What’s your channel growth strategy in 2019?
We have already expanded our channel dramatically. In the last two years, [Hewlett Packard Enterprise] has become our No. 1 reseller so we dramatically expanded it to HPE’s channel. Our channel was VMware’s channel, but there’s a lot of overlap between HPE and VMware. Then we signed a reseller agreement with Cisco, so we now have Cisco’s channel. Then a reseller agreement with NetApp. It’s all about channel. HPE, Cisco and NetApp resellers are now ours, and we also recently we signed with Lenovo. We are the primary data management and data protection vendor for them. So when HPE, Cisco and NetApp resellers put together the whole solution, they need us because without us they don’t have a data management story—they only have a hardware story. They see Veeam as something that ties all the pieces together for resellers. So instead of selling one [HPE] 3Par box, for example, now they sell multiple 3Par boxes plus they sell HPE StoreOnce because now it’s the whole data management, backup, replication and disaster recovery story. It’s helping them to complete the whole story instead of just selling a hardware box.
What types of new partners and channel investments are you looking to invest some of your $500 million in?
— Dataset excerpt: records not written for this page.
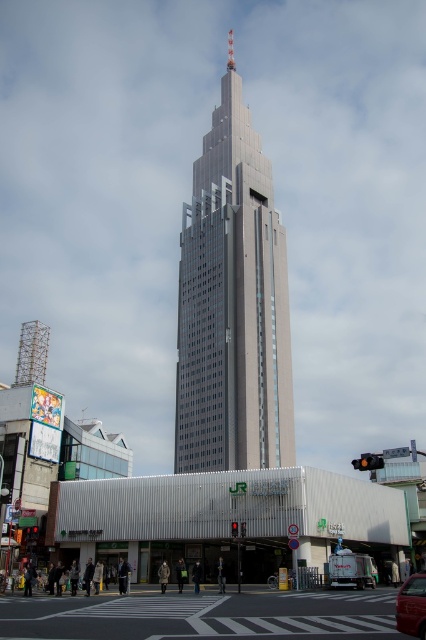
Is sleek gray glass skyscraper at center positioned in front of white asphalt at center?

No.

Which is more to the left, sleek gray glass skyscraper at center or white asphalt at center?

white asphalt at center is more to the left.

The width and height of the screenshot is (426, 640). I want to click on sleek gray glass skyscraper at center, so click(x=233, y=305).

Which is below, sleek gray glass skyscraper at center or red glossy car at lower right?

Positioned lower is red glossy car at lower right.

Can you confirm if sleek gray glass skyscraper at center is smaller than red glossy car at lower right?

Incorrect, sleek gray glass skyscraper at center is not smaller in size than red glossy car at lower right.

Locate an element on the screen. This screenshot has width=426, height=640. sleek gray glass skyscraper at center is located at coordinates (233, 305).

Is white asphalt at center thinner than red glossy car at lower right?

Incorrect, white asphalt at center's width is not less than red glossy car at lower right's.

Does white asphalt at center have a lesser height compared to red glossy car at lower right?

Incorrect, white asphalt at center's height does not fall short of red glossy car at lower right's.

Where is `white asphalt at center`? white asphalt at center is located at coordinates [198, 616].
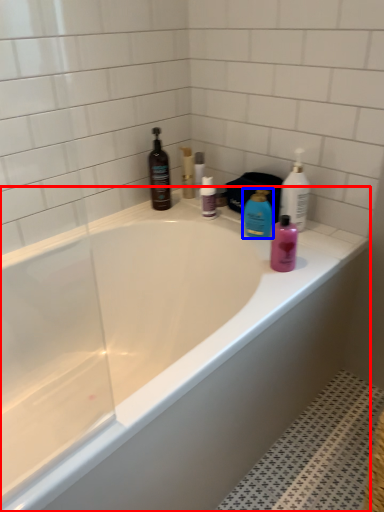
Question: Which object appears farthest to the camera in this image, bathtub (highlighted by a red box) or cleaning product (highlighted by a blue box)?

Choices:
 (A) bathtub
 (B) cleaning product

Answer: (B)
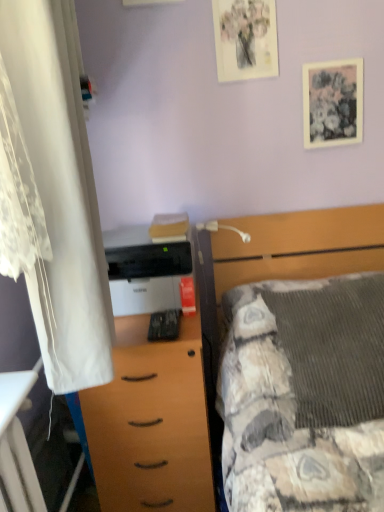
Where is `white matte printer at center`? white matte printer at center is located at coordinates 145,270.

What is the approximate width of white lace curtain at left?

The width of white lace curtain at left is 16.74 centimeters.

Describe the element at coordinates (17, 445) in the screenshot. I see `wooden desk at lower left` at that location.

Looking at this image, what is the approximate height of wooden desk at lower left?

It is 15.23 inches.

This screenshot has width=384, height=512. I want to click on white matte printer at center, so click(145, 270).

Looking at this image, from the image's perspective, which one is positioned higher, wooden desk at lower left or textured gray blanket at center?

textured gray blanket at center appears higher in the image.

Consider the image. How much distance is there between wooden desk at lower left and textured gray blanket at center?

34.57 inches.

Looking at this image, is wooden desk at lower left bigger or smaller than textured gray blanket at center?

wooden desk at lower left is smaller than textured gray blanket at center.

Which point is more forward, (5, 462) or (349, 230)?

The point (5, 462) is closer.

Would you say white plastic lamp at upper center is to the left or to the right of white matte printer at center in the picture?

From the image, it's evident that white plastic lamp at upper center is to the right of white matte printer at center.

Could white matte printer at center be considered to be inside white plastic lamp at upper center?

No, white plastic lamp at upper center does not contain white matte printer at center.

Between white plastic lamp at upper center and white matte printer at center, which one has more height?

white matte printer at center.

Considering the positions of point (244, 241) and point (151, 279), is point (244, 241) closer or farther from the camera than point (151, 279)?

Point (244, 241) appears to be farther away from the viewer than point (151, 279).

Does point (288, 259) appear closer or farther from the camera than point (208, 228)?

Point (288, 259) is closer to the camera than point (208, 228).

From the picture: Who is more distant, textured gray blanket at center or white plastic lamp at upper center?

Positioned behind is white plastic lamp at upper center.

Between textured gray blanket at center and white plastic lamp at upper center, which one has larger width?

Wider between the two is white plastic lamp at upper center.

From the image's perspective, is white matte printer at center beneath wooden chest of drawers at center?

No.

Would you say white matte printer at center contains wooden chest of drawers at center?

That's incorrect, wooden chest of drawers at center is not inside white matte printer at center.

Considering the points (123, 254) and (103, 492), which point is behind, point (123, 254) or point (103, 492)?

Positioned behind is point (103, 492).

Can you confirm if white matte printer at center is positioned to the left of wooden chest of drawers at center?

Yes, white matte printer at center is to the left of wooden chest of drawers at center.

Considering the relative sizes of textured gray blanket at center and white matte printer at center in the image provided, is textured gray blanket at center taller than white matte printer at center?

We are going to do huge investments in the channel because that has been our strategy always. But now we have to expand our channel not just from VMware to HPE to Cisco to NetApp, but also to AWS, Azure and Office 365. Google is coming soon as well. Everything we do is 100 percent channel and 100 percent service provider.
Where should Veeam partners place their bets?
Partners need to think how they have to evolve their resell model to a hybrid resell services model. Veeam is the best platform to provide additional services—data management, backup and disaster recovery. So our latest release of Veeam Availability Console, it’s a specific platform for service providers. We introduced the third tier. So now our resellers, through the console, can resell our service provider services so they don’t have to build it. They can just resell it as part of, for example, Office 365 or Azure or AWS. So they don’t have to build from scratch Backup as a Service or Disaster Recovery as a Service. Partners have to evolve their business to services. So reselling AWS, Azure or other services like Office 365, backup, disaster recovery, governance like data management—we help them tie them all together.
What technology or market is Veeam laser-focused on?
There is only a very short window of two or three years to own a market. After you own this market, nobody can compete. It took us two or three years to become the leader in VMware backup. Now there’s a new shift to hybrid cloud and the war is happening right now. Whoever wins this market is going to own the majority of that market—the winner will take like 40 percent of the market. Right now, we are fighting with the legacy vendors and newcomers. So in 2019 and 2020, it’s going to be who owns that data management and data backup market in multi-cloud. We already own the VMware on-premise market. Microsoft gave up Hyper-V in favor of Azure. They couldn’t focus on both Azure and Hyper-V. So VMware owns on-premise and we back it up. Now it’s multi-cloud, hybrid cloud. Our vision is we have to win this war. The war is right now. We have to add a lot of capability. We have to move our platform from on-premise to the cloud and we have to provide cloud mobility, data governance, data management and data security in the hybrid cloud world.
In hybrid cloud, if we win it, we will grow from $1 billion to $3 billion in the next several years. We need to win the hearts and minds of the people who are building hybrid cloud.